Working alongside the cinematography in heightening the stylisation of it all is the amazing music by Michel Legrand. The film is less a movie than it is an operetta — the entire script is sung. Indeed, the score and voices were pre-recorded and the filming took place with actors miming to playback. Demy is paying homage to the musicals of the Hollywood studios, the melodramas of the French theatre and the opera of all Europe in one fell swoop. The effect is magical, unsentimental and triumphantly enjoyable.
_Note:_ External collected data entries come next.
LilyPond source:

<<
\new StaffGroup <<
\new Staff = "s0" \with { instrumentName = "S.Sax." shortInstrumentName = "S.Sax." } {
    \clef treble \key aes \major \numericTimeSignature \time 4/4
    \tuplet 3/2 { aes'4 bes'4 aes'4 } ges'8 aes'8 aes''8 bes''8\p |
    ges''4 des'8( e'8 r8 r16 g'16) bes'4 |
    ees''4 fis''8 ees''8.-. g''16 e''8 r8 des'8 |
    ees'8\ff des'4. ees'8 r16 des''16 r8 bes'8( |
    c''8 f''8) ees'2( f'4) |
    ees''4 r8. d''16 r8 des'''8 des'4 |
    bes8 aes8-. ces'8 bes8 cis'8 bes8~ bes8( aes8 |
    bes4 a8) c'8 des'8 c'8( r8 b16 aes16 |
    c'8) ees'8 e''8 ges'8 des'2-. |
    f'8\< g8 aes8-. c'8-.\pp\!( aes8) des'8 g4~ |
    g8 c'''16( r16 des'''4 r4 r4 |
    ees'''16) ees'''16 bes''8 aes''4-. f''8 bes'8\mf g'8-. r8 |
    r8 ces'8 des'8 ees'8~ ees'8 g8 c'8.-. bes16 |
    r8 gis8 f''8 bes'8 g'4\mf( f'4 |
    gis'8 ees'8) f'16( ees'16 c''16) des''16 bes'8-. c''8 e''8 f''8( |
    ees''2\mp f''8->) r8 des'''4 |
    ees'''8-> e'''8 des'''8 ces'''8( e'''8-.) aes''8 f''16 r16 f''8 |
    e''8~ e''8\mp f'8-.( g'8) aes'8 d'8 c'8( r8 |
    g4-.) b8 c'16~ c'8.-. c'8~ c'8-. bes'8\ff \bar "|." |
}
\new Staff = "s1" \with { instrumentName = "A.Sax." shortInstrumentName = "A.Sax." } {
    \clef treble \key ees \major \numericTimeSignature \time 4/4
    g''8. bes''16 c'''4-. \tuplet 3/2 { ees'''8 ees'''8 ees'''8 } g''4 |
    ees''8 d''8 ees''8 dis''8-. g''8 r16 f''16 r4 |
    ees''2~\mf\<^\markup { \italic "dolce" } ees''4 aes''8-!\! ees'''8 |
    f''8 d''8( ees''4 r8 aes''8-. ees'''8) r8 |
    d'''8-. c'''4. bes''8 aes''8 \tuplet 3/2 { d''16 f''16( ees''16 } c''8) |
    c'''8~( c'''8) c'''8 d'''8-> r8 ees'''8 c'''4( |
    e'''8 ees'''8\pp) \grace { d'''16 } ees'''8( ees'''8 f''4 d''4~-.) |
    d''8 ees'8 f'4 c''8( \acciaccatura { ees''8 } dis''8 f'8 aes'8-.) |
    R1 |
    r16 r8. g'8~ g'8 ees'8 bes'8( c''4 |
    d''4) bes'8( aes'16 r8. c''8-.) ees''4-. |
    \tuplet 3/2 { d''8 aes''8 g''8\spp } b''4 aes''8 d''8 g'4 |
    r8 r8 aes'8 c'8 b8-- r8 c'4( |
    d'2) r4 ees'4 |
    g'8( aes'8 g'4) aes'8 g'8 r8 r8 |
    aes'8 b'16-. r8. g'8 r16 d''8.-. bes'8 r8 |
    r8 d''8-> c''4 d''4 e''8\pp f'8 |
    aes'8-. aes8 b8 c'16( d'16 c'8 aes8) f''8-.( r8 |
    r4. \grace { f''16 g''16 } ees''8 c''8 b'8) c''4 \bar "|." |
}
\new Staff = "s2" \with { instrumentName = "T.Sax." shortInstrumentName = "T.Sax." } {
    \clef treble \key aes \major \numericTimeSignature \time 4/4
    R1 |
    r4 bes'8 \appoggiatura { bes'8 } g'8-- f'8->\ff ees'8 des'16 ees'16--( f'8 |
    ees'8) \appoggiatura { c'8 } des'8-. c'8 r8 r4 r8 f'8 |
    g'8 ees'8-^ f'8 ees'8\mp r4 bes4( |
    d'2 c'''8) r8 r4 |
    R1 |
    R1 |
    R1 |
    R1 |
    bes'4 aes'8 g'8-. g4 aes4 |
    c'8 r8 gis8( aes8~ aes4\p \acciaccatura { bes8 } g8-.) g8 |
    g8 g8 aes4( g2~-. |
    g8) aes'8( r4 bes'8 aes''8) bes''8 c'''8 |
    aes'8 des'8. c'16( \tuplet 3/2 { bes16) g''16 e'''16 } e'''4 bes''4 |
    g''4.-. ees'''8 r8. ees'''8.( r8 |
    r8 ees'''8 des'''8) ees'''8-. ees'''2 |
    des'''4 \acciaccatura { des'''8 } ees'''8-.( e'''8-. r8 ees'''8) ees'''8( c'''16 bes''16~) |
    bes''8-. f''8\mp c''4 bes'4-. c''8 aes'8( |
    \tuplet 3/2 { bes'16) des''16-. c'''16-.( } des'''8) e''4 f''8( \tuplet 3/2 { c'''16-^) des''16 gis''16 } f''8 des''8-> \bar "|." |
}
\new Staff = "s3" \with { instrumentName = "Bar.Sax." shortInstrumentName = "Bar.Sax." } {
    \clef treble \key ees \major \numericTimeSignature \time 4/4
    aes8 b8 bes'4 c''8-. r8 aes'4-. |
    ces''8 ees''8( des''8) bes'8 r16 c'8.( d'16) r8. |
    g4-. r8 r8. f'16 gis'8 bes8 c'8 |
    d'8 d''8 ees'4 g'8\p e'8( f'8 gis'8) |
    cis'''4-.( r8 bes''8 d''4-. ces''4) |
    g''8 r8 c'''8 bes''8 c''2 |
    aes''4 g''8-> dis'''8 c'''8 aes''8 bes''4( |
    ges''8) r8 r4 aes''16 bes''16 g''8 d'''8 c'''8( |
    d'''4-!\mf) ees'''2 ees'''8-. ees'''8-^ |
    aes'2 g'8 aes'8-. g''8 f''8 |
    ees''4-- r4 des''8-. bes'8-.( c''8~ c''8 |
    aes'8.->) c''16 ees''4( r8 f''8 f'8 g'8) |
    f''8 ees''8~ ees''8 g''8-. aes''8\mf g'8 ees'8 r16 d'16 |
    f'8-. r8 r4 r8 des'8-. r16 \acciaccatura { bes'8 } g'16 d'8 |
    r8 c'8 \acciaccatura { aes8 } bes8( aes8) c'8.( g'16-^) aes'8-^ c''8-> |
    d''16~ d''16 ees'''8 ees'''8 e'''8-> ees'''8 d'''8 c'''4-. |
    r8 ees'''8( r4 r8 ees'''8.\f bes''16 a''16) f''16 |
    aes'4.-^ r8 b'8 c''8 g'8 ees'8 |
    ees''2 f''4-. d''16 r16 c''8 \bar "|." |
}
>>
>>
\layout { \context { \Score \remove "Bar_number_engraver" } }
The Umbrellas of Cherbourg
Available now through Aztec International
$29.95
Also available is Demy’s 1967 follow-up The Young Girls of Rochefort.
El Guincho: Alegranza
by Carl Nilsson-Polias
Alegranza is an album remarkable in its ability to simultaneously invite and dismiss comparison. El Guincho is Pablo Diaz-Reixa and he’s managed to sample half a planet worth of music without it coalescing into a lazy homogeneity. His beats oscillate with wild abandon and yet the album feels tightly sprung, like a jack-in-the-box that’s been teasingly wound up. Born in the Canary Islands and now based in Barcelona, El Guincho kicks off Alegranza with a track that slams doowop honey up against salt-water-summer vocals and backs it up with a track that plucks itself out of the dancehalls of Sub-Saharan Africa. Its effervescent, glorious, lollipop music.
El Guincho: Alegranza out now through Mistletone Records
Get yourself along to see El Guincho’s Australian tour this May. He’s playing along with Architecture in Helsinki as well as solo sideshows, check your guides.